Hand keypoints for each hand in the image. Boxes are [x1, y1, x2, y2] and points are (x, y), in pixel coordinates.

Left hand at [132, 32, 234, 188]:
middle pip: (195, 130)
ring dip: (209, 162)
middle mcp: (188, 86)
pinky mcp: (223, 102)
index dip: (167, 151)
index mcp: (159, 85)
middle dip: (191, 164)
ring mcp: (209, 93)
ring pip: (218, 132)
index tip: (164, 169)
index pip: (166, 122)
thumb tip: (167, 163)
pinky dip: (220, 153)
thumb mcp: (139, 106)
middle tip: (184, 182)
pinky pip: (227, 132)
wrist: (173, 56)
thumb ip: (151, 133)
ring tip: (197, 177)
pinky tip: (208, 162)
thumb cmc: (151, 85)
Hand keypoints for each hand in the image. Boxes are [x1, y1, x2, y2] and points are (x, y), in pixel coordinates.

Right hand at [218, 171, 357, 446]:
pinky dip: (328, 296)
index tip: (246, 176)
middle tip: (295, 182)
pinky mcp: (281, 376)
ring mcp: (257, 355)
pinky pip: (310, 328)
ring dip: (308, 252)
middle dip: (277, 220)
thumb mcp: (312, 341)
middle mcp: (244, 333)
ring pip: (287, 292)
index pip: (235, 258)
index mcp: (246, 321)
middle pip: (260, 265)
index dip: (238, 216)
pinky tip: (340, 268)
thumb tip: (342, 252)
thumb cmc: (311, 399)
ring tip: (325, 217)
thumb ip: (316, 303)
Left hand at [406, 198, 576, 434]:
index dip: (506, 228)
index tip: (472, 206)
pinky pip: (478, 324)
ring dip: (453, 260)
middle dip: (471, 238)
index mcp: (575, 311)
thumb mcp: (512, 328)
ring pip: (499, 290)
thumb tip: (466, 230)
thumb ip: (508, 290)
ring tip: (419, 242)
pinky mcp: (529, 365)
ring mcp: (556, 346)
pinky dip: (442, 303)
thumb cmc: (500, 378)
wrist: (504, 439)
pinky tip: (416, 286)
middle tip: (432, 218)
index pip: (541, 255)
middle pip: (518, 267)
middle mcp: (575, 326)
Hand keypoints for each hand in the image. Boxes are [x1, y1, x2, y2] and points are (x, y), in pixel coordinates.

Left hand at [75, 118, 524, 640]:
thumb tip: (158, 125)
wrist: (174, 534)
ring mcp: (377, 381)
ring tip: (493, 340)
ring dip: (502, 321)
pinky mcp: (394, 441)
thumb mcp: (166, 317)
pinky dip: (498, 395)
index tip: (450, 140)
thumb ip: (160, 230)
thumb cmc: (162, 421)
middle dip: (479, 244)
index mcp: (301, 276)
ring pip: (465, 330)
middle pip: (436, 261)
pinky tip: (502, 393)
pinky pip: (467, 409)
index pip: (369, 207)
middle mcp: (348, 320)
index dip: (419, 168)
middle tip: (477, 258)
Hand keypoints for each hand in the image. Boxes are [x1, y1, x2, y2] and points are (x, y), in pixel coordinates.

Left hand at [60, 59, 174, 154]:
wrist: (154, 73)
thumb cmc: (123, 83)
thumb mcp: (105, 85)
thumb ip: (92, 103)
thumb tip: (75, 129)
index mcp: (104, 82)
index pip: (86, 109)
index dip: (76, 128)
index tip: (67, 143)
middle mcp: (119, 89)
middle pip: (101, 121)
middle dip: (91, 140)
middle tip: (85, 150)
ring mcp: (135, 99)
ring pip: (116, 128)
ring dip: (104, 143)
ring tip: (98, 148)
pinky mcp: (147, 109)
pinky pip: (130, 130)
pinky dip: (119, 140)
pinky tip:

*Aim of the task*
Transcribe the records above from the line holding "middle dip: (277, 220)" down to the line holding "index tip: (472, 206)", inclusive, without adding anything.

*Answer to this problem*
middle dip: (277, 220)
thumb mcp: (312, 341)
middle mcp: (244, 333)
ring pip: (287, 292)
index pip: (235, 258)
index mcp: (246, 321)
middle pip: (260, 265)
index dip: (238, 216)
pinky tip: (340, 268)
thumb tip: (342, 252)
thumb cmc: (311, 399)
ring tip: (325, 217)
thumb ip: (316, 303)
Left hand at [406, 198, 576, 434]:
index dip: (506, 228)
index tip: (472, 206)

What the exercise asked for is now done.